**Given problem 1**
In the essay on the Normal distribution, explain why the curve with a mean of 2 and a variance of 1 looks the way it does compared with the Standard Normal.

####

A Short Essay Describing Normal, t, chi-square, and F
Distributions, Their Assumptions, and Their Connections
Develop a clear technical understanding of nonparametric
cumulative distribution function (CDF) estimation and various kernel
density estimators.
Translate mathematical formulas into R functions and apply them
to solve related problems.
Create effective visualizations to demonstrate your understanding
of key concepts in the following questions.
The Normal Distribution
The Normal distribution is a continuous, unimodal distribution that
is characterized by its symmetric, bell-shaped curve. A Normal
distribution is characterized by two values, its mean, \(\mu\) and its variance, \(\sigma^2\). For instance, a Normal
distribution is written as \(N(\mu,
\sigma^2)\). A Standard Normal is defined as a Normal
distribution with \(\mu\) = 0 and \(\sigma^2\) = 1. This would be written as
\(N(0, 1)\).
For a random sample of \(X_1, X_2, \ldots,
X_n\), we would be interested in finding the sample mean, \(\bar{X}\), as an estimator of \(\mu\). In this case, the mean of the
distribution of \(\bar{X}\) would still
be \(\mu\). However, the standard
deviation would be found by \(\sigma /
\sqrt{n}\). So, this would be written as \(N\left(\mu,
\frac{\sigma}{\sqrt{n}}\right)\). This value can be standardized
by finding the Z-score. This Z-score represents how many standard
deviations an observation is away from the mean. A positive Z-score
means an observation is to the right of the mean, and a negative Z-score
means that an observation is to the left of the mean. In this case, Z =
\(\frac{\bar{X}-\mu}{\sigma/\sqrt{n}}\). Once
this Z-score is calculated then we have a standardized value with N(0,
1) as seen in the Standard Normal.
Below is a visualization of several Normal distribution curves with
different means and variances to show how these values shift the
appearance of a Normal curve. This visualization includes a Standard
Normal curve with a mean of 0 and a variance of 1. Additionally, the
visualization includes two other Normal distributions with a mean of 0,
but with different variances. One of these distributions has a variance
of 4, and it can be seen how this curve is much flatter and wider than
the Standard Normal. The other of these two distributions has a variance
of 0.25, and it can be seen how this distribution is much more narrow
with a sharper and higher peak than the Standard Normal. This shows that
when a Normal distribution has a variance greater than that of a
Standard Normal, the curve becomes wider, but if it has a variance less
than that of a Standard Normal, the curve becomes narrower. Finally,
there is one more Normal distribution which has a mean of 2, and a
variance of 1. It can be seen that this distribution has the same spread
as a Standard Normal, due to having an equivalent variance, but is
shifted two units to the right due to having a mean of 2 rather than 0.

####

**Given problem 2**
In the entries, take the lines from the one with "order: Fabales" through the one with "scientific name: Campanula bononiensis" and write them out again, swapping "scientific name" for "Latin name" and changing nothing else. Omit the pictures.

####

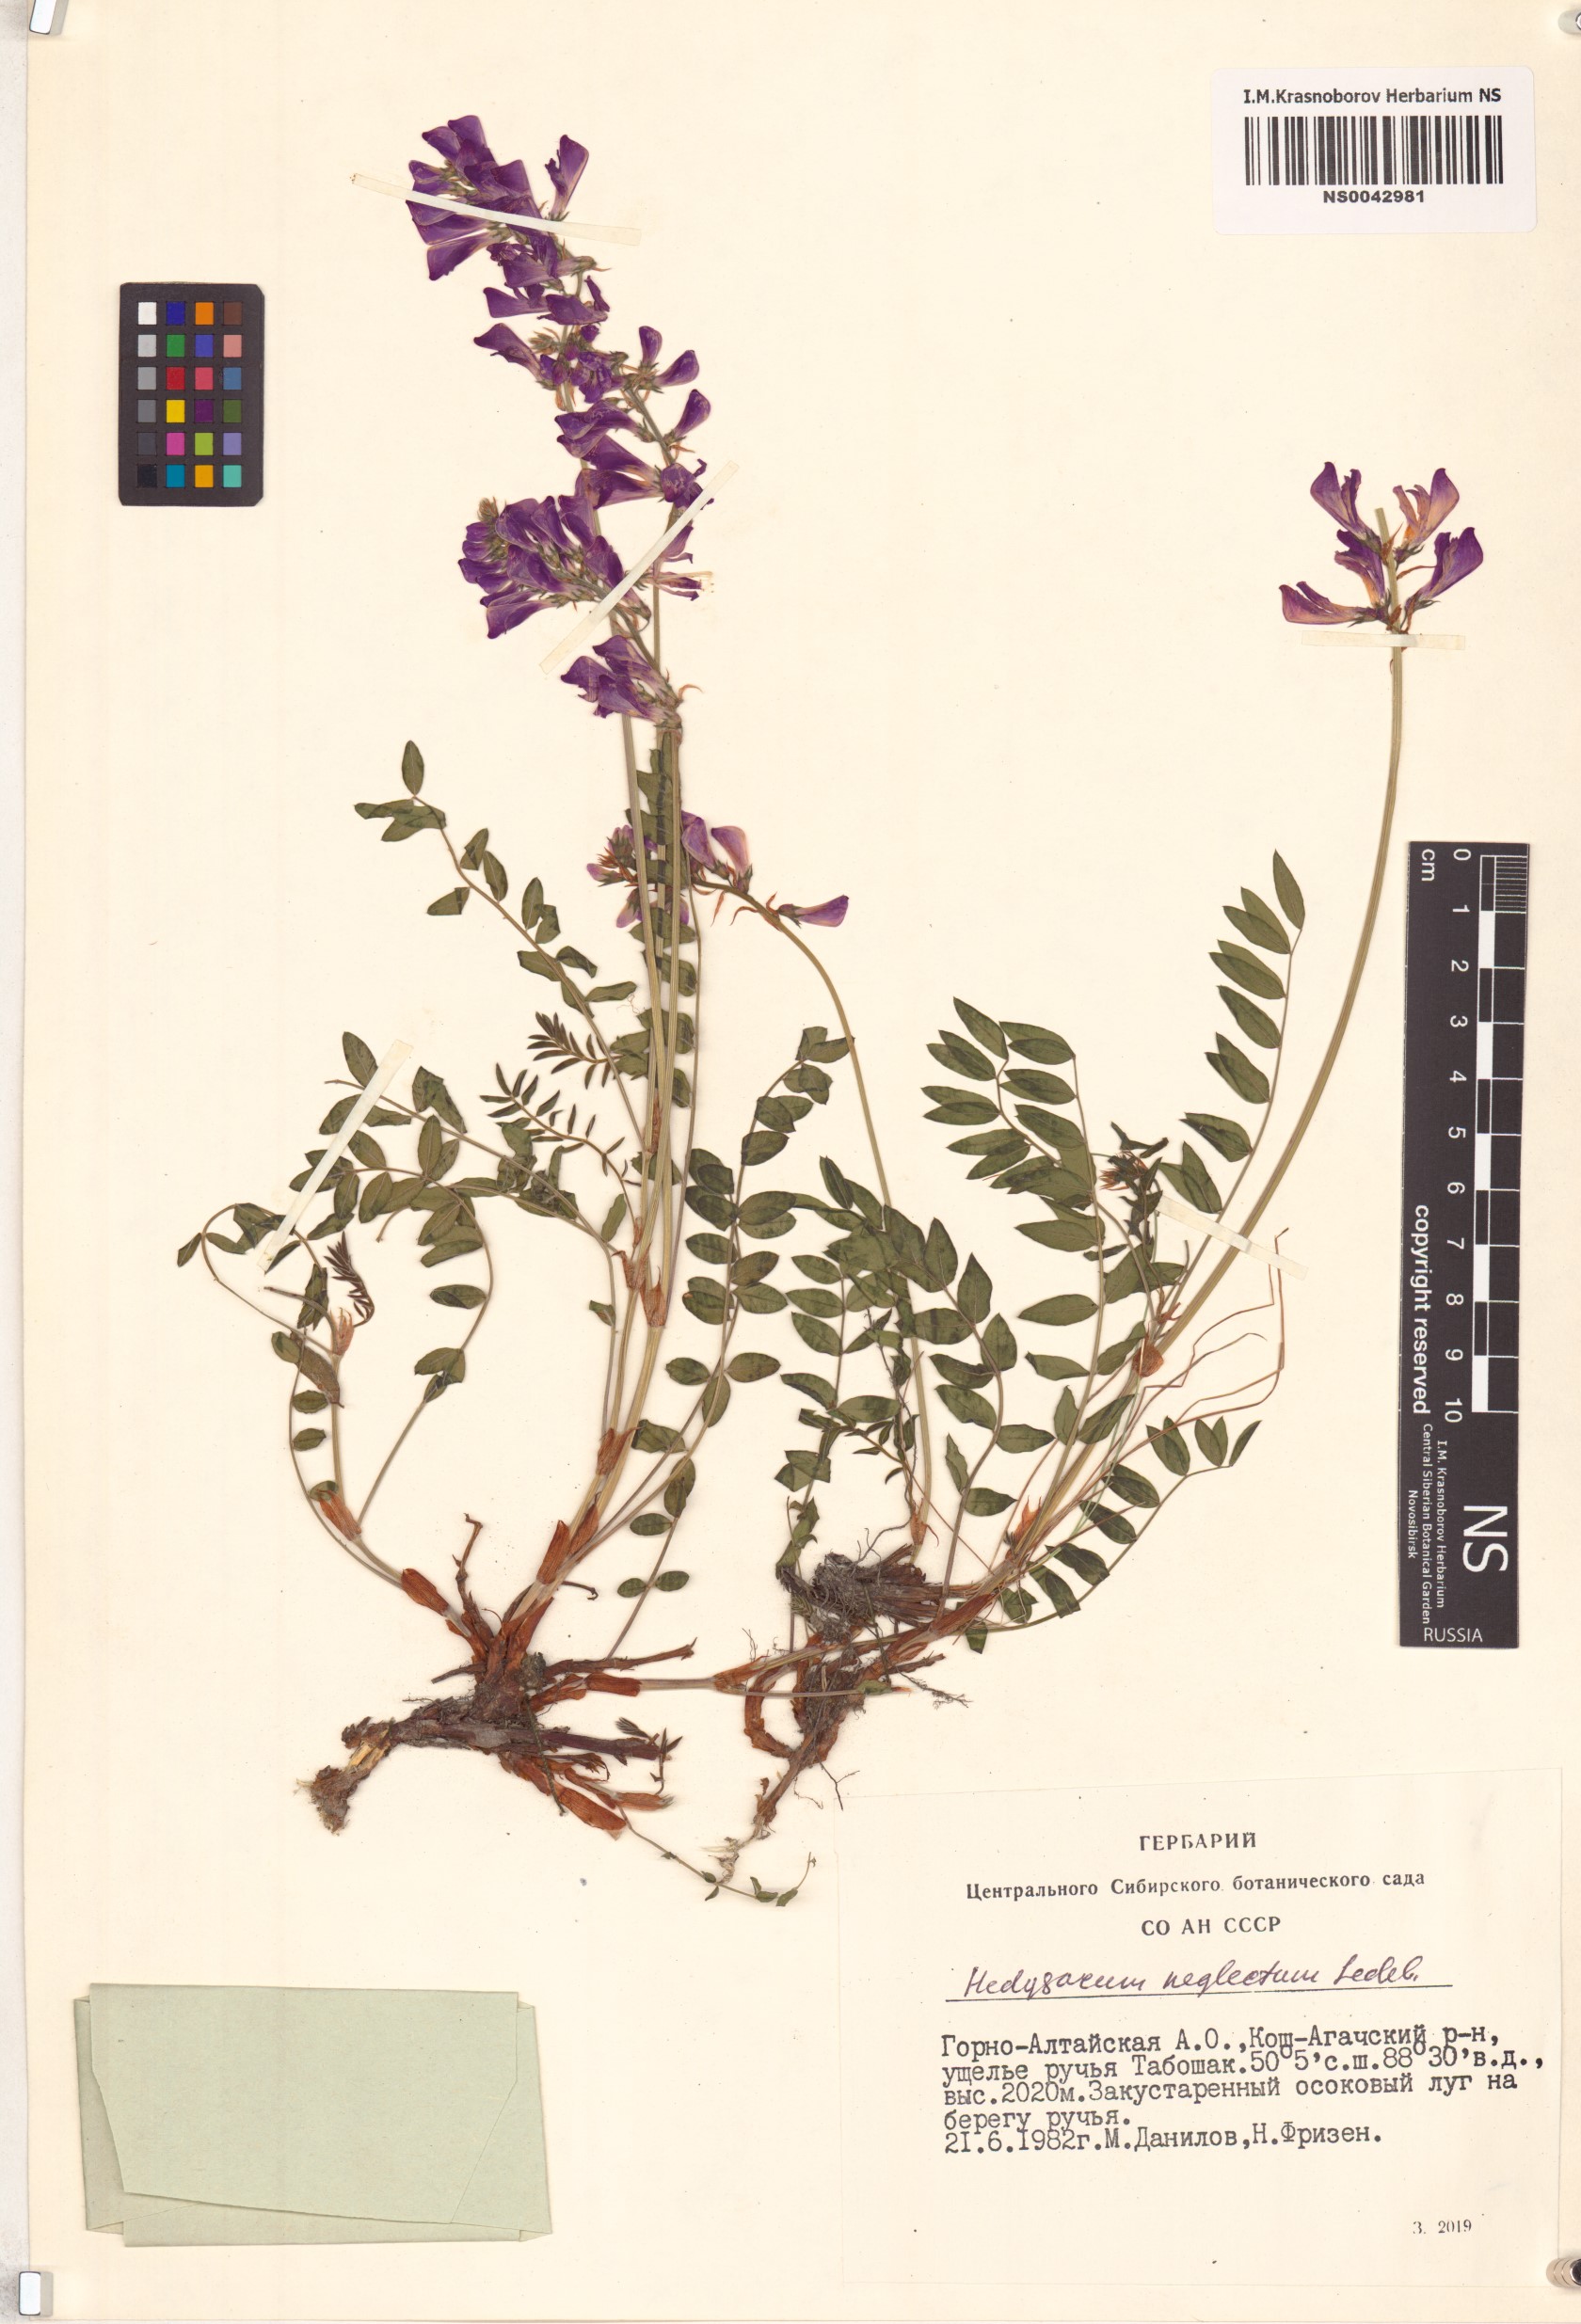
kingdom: Plantae
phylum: Tracheophyta
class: Magnoliopsida
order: Fabales
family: Fabaceae
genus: Hedysarum
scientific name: Hedysarum neglectum
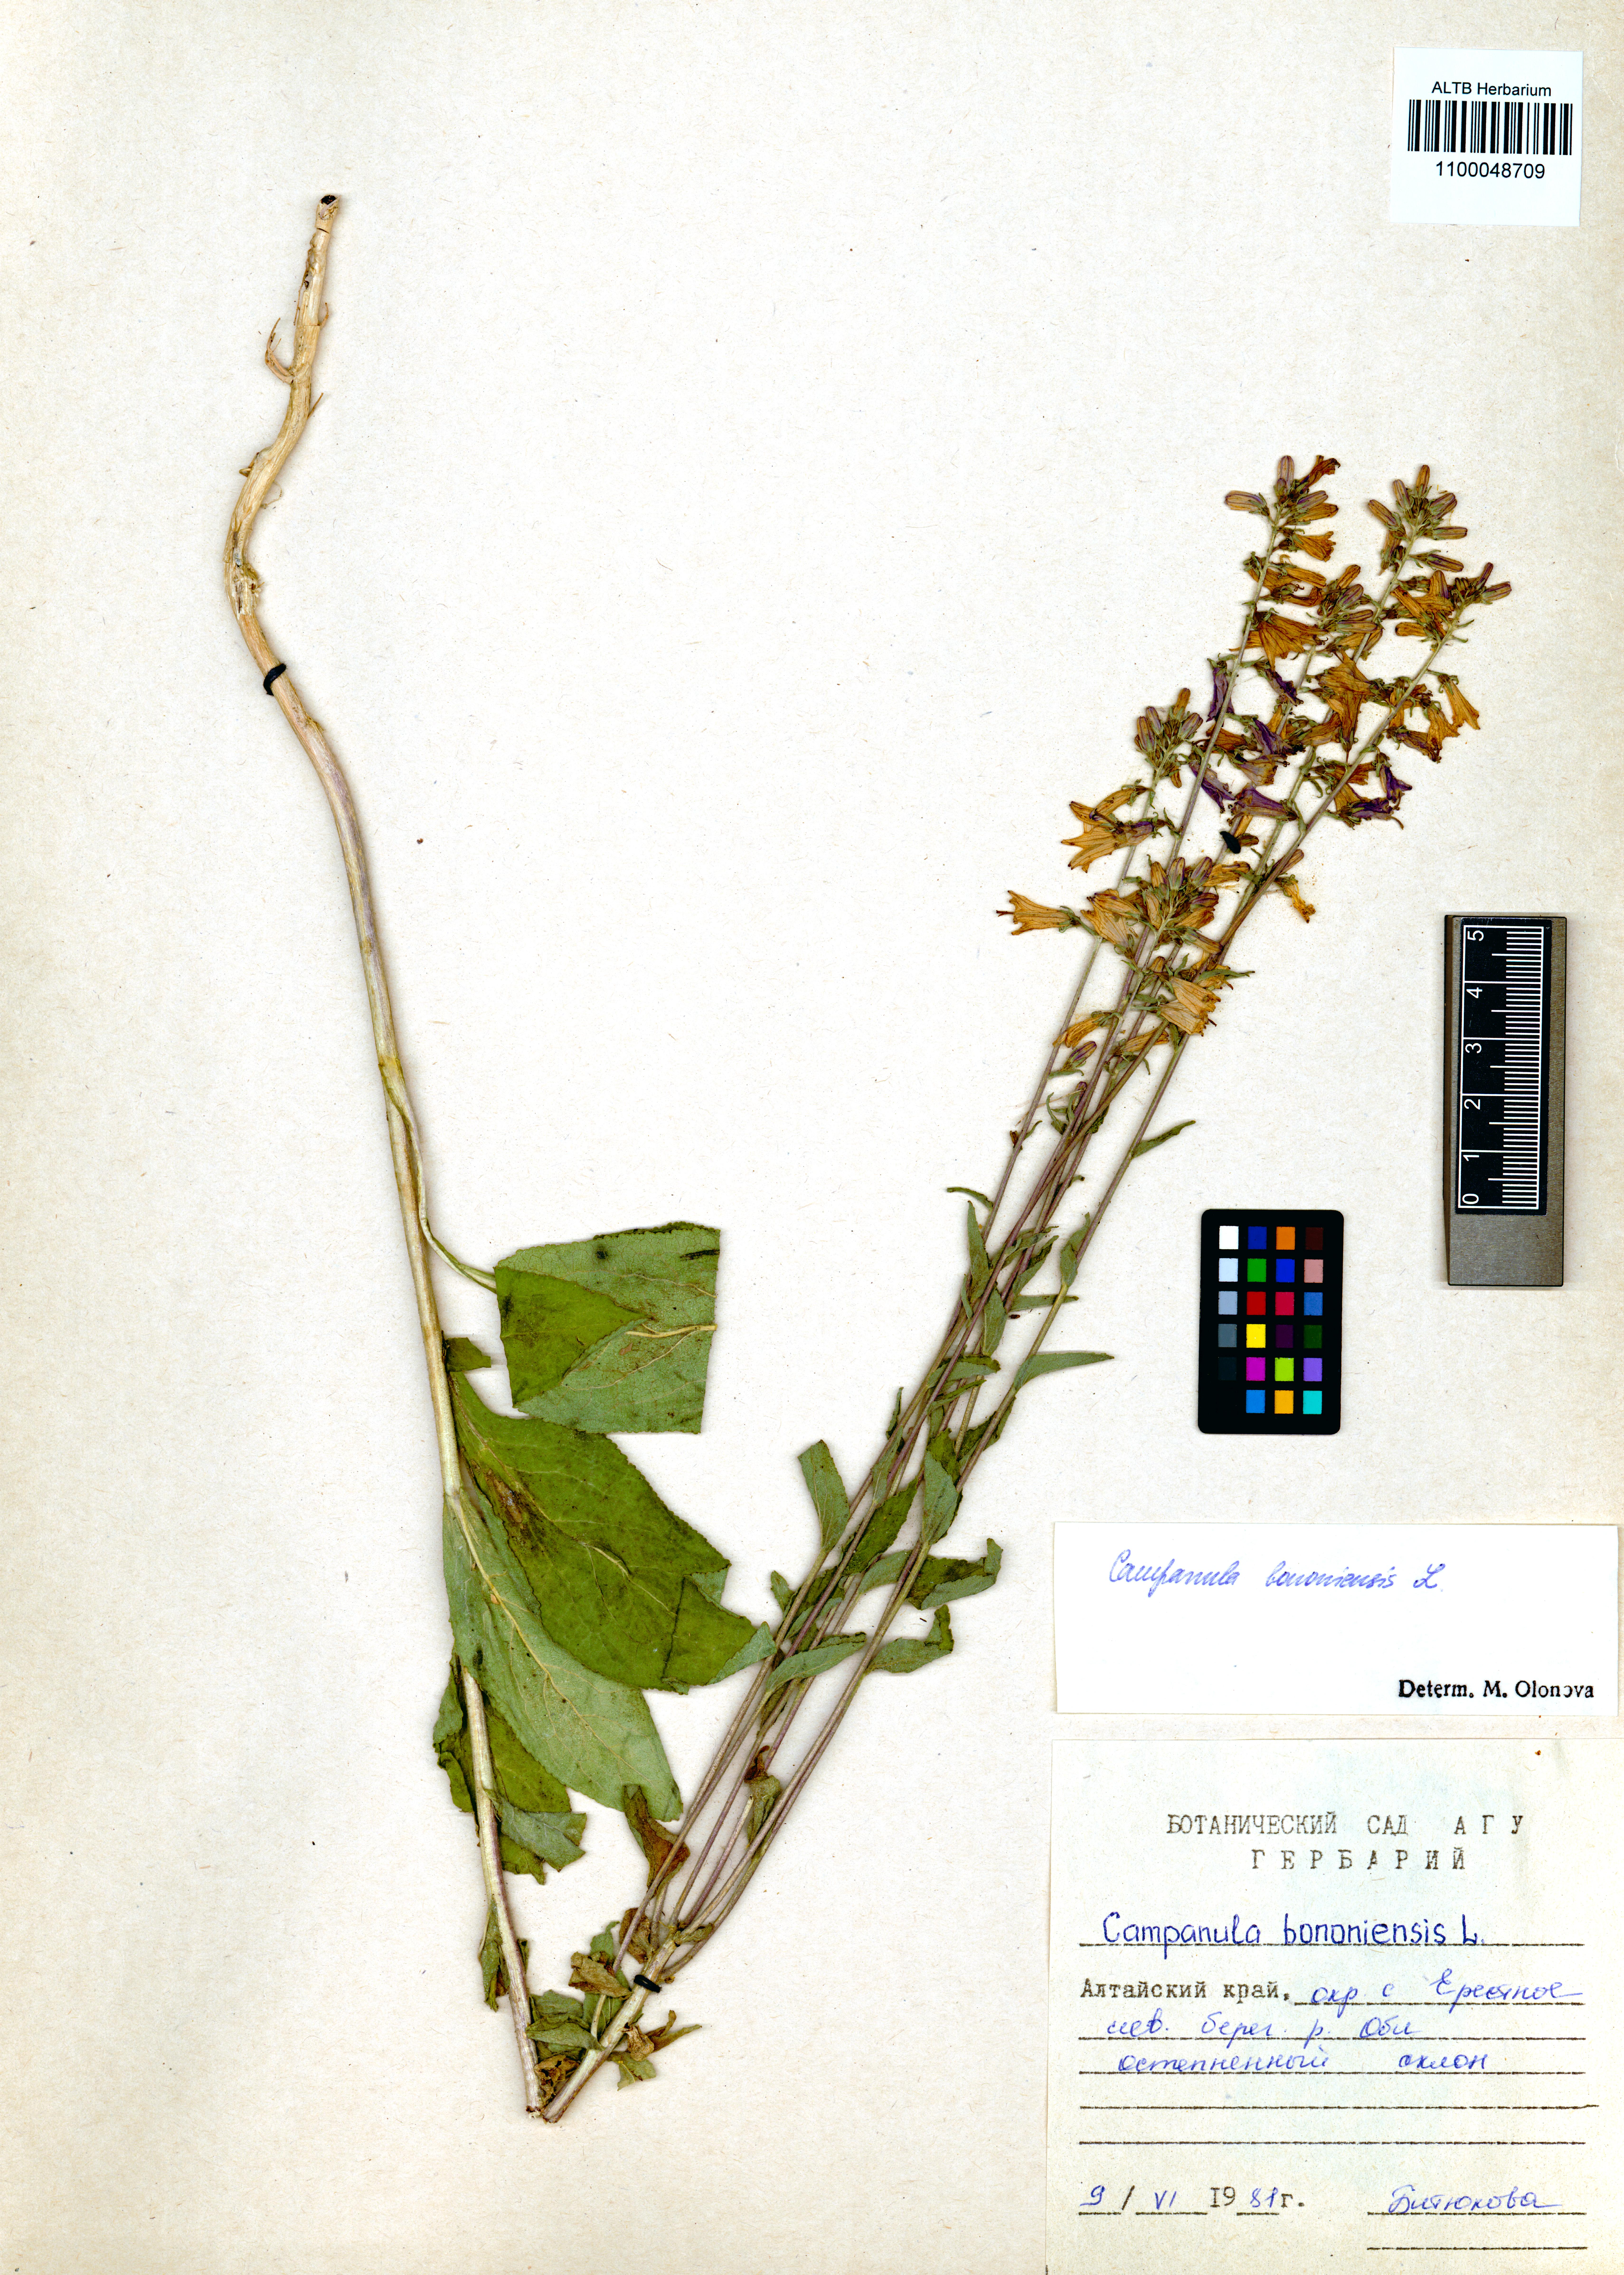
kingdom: Plantae
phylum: Tracheophyta
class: Magnoliopsida
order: Asterales
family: Campanulaceae
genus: Campanula
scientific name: Campanula bononiensis
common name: Pale bellflower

####

**Output 1**
It has the same spread as the Standard Normal because its variance is also 1. It is shifted two units to the right because its mean is 2 rather than 0.

**Output 2**
order: Fabales
family: Fabaceae
genus: Hedysarum
Latin name: Hedysarum neglectum
kingdom: Plantae
phylum: Tracheophyta
class: Magnoliopsida
order: Asterales
family: Campanulaceae
genus: Campanula
Latin name: Campanula bononiensis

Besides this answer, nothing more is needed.